JOB
List every year the debate transcript below says the Musqueam band asked the tenants association to renegotiate the contract.

PASSAGE SHOWN
Mr. David Iftody: Mr. Speaker, that is not true. That is false. That was a breach of a promise. That is not true and the member knows it is not true.

Let us talk about one of their most recent issues in terms of the Musqueam band case. Why are they up in arms? It is because the Federal Court of Canada most recently ruled that the Musqueam people have a legal right and title to fair rent based on market values that we all agree to. It was the Federal Court of Canada that made this rule, not the Musqueam band. It has set out the guidelines.

In terms of consultation, in 1972 the Musqueam band asked the tenants association to renegotiate the contract. They said no. In 1980, as the member points out, they asked to renegotiate the contract. They said no. In 1993 they asked to renegotiate the contract. They said “No, we are going to court”, and have not paid the rent from 1993 up until now, ostensibly using those moneys for the court fees.

The Federal Court of Canada has said that an acre of land in the best property in Canada is worth close to half a million dollars a year, but they are paying $330 a month in rent.

The Indian band in this case is willing to negotiate, to sit down with the people affected for a fair deal. That is essentially what the bill does. It provides opportunity, fair opportunity as equal Canadians.

The Reform Party wants to talk about equal Canadians. Here we have two parties wanting to sit down and negotiate. They want to break the deal. They want to create mischief and trouble and break the deal. That is not right. That is not proper. That is not representing the people of British of Columbia, the people of Alberta. I am asking the member, as he did in the standing committee, to do the right thing and support the bill again.

The people representing those 14 first nations have a right after 10 years of consultation to good and decent representation in the House. It is incumbent upon members of parliament debating the issue—and we have heard today that they have an obligation—to pass the bill and do the right thing for those people. What do they want to do with their bill and their lands? They want to commercialise it so that they can form commercial contract relationships with non-aboriginal people.

They do not want it. The member from the Sunshine Coast actually stood and said “We want them to consult with us before they build something on their land”. I cannot remember a municipality having to do that. They want to impose unfair rules on the first nations, put chains on the first nations and drag them back to the dark ages, but we will not let it happen. We will stand here and represent these issues.

Also speaking of consultation, the B.C. Association of Municipalities has met with the Musqueam band on eight occasions and has recently submitted a letter concluding that the discussion papers attached here are a very good starting point for the negotiation and ultimately the finalization of a reciprocal consultation agreement. They are working out these processes with the affected band and it is working well.

Most recently the chief of the Squamish nation has met with the mayor of North Vancouver, met with the mayor of West Vancouver and the mayor of the North Vancouver District. They have set up a consultation process. They did not mention that today. They do not want that consultation process because they do not want the outcomes.

I suggest to them the reason they flip flop here so unashamedly is that they are scaremongering. They are trying to scare the good people of British Columbia. They are trying to set up a scheme to pose to Nisga'a, but we will not buy it. The Canadian people will not buy it and we will oppose it.

The Acting Speaker (Mr. McClelland): It being 11.30 p.m., pursuant to order made earlier today this House stands adjourned until tomorrow at 10 a.m. pursuant to Standing Order 24(1).

MATERIAL
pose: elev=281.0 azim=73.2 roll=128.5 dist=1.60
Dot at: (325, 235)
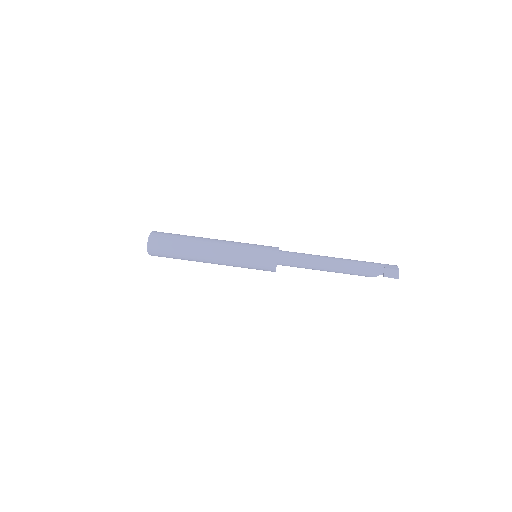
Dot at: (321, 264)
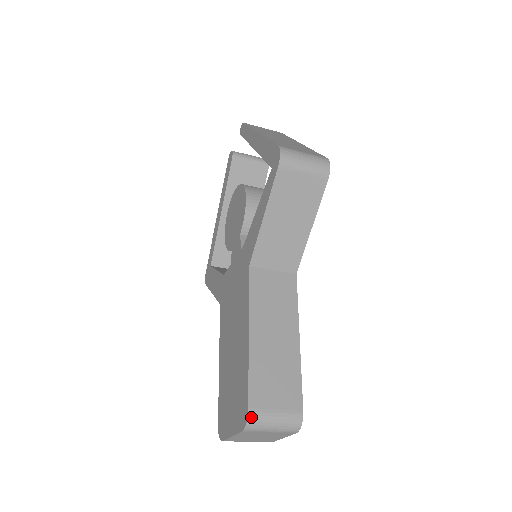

SOLUTION
1972, 1980, 1993